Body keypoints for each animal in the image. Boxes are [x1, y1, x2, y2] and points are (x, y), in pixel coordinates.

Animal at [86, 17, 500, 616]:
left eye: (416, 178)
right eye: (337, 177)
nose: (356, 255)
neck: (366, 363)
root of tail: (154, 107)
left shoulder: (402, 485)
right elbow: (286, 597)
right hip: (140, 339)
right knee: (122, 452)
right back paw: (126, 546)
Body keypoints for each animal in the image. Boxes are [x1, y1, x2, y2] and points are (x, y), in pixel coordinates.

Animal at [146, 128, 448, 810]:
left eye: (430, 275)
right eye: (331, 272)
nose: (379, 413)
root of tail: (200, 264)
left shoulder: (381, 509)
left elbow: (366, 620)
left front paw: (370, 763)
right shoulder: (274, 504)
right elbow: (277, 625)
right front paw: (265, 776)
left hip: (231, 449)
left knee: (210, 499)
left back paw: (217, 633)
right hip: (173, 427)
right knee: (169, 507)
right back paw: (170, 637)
★ ★ ★
▸ **Required action**:
What lines in the data above contain the word "left"? Copy them all.

▸ **Exercise answer**:
left eye: (416, 178)
left shoulder: (402, 485)
left eye: (430, 275)
left shoulder: (381, 509)
left elbow: (366, 620)
left front paw: (370, 763)
left hip: (231, 449)
left knee: (210, 499)
left back paw: (217, 633)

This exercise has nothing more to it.